Sur le plan économique, le FN est un parti étatiste dont l’approche repose sur une version française du keynésianisme administratif alors que l’AfD suit un credo économique qui n’est pas très éloigné, dans le fond, du centre de gravité ordolibéral de la politique allemande, sur le plan économique. La mutualisation ou la fédéralisation de la politique économique sont encore plus taboues aux yeux des populistes allemands que pour les partis allemands traditionnels. De façon plus importante encore, contrairement à la variante la plus commune, le populisme allemand tend plutôt à dissuader le gouvernement d’envisager un plan d’investissement significatif ou d’encourager des hausses de salaire importantes. Ces mesures sont pourtant les seules qui permettraient de rééquilibrer l’économie européenne, en ce qui concerne la compétitivité entre les divers pays, et de stimuler la croissance. L’actuelle course à l’abîme a l’effet précisément opposé.
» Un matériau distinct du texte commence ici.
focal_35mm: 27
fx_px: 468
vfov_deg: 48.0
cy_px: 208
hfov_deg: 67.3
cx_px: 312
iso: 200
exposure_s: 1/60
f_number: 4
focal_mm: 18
Aux États-Unis, l’approche de Donald Trump s’appuie, malgré une campagne controversée, sur une évaluation économique qui dépasse les limites de la simple contestation antisystème. L’approche protectionniste qu’il a présentée au cours de la campagne se traduit surtout par la volonté de créer des emplois manufacturiers au sens large. Cela arrive à un moment où des innovations importantes, notamment dans l’industrie automobile, rendent cette perspective tangible à l’aide de moyens plus discrets et efficaces qu’une guerre commerciale ouverte, dans un environnement mondial où la manipulation monétaire va bon train. La surévaluation du dollar constitue certainement une menace à cet égard. Cette approche (dont on trouve une variante particulière au Royaume-Uni avec l’évocation par Theresa May d’une stratégie industrielle) indique néanmoins un changement fondamental qui redéfinit finalement la réflexion politico-économique de l’intérieur.
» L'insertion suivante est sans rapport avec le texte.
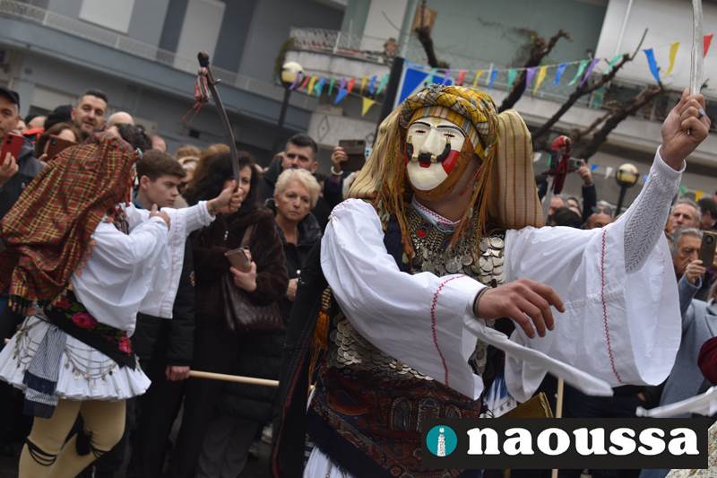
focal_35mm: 82
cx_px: 358
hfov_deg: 24.6
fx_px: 1643
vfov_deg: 16.5
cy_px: 239
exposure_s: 1/250
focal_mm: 55
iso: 200
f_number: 7.1
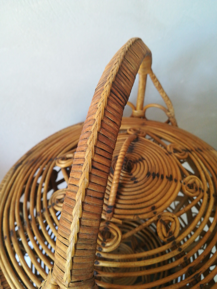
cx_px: 108
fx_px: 217
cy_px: 144
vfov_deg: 67.3
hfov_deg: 53.1
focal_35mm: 26
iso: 250
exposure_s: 1/33.3
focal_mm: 3.83
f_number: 2.2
En Europe continentale, sans même spéculer sur la tournure que prendront les diverses élections, la pression exercée par les mouvements populistes sur les gouvernements nationaux aggrave une logique fondamentale de divergence et d’incompatibilité des approches. Les diverses variantes de populisme européen partagent certes un même type de position antisystème. Dans la plupart des cas, elles affichent également une organisation bancale, une culture partisane qui reste enracinée dans l’extrémisme et un manque de crédibilité institutionnelle. Malgré ces similitudes, les mouvements en question diffèrent à bien des égards sur le plan économique et reposent naturellement sur des habitudes de pensée nationales, que l’on retrouve au centre de leurs échiquiers politiques respectifs. En particulier, le populisme allemand tend à rendre encore plus rigide la politique économique allemande et exclut toute coordination macroéconomique. Dans le reste de la zone euro, le populisme tend plutôt à nourrir un rejet des règles fiscales de l’euro et des establishments nationaux qui, en retour, se pétrifient encore davantage.

La réduction du populisme européen à une tendance uniforme, sans voir notamment la spécificité allemande en la matière, ajoute à la confusion qui règne actuellement quant à la dynamique de l’Union européenne. Les mouvements populistes constituent une menace pour l’UE non pas tant en raison de leur positionnement eurosceptique que parce qu’ils soulignent et approfondissent les lignes de fracture qui séparent les scènes politiques nationales et empêchent des stratégies de rééquilibrage réalistes. La monnaie unique rend cette situation d’autant plus nocive qu’aucun rééquilibrage ne peut avoir lieu dans ce cadre sans un niveau particulièrement élevé, sans doute inaccessible, de coordination politique.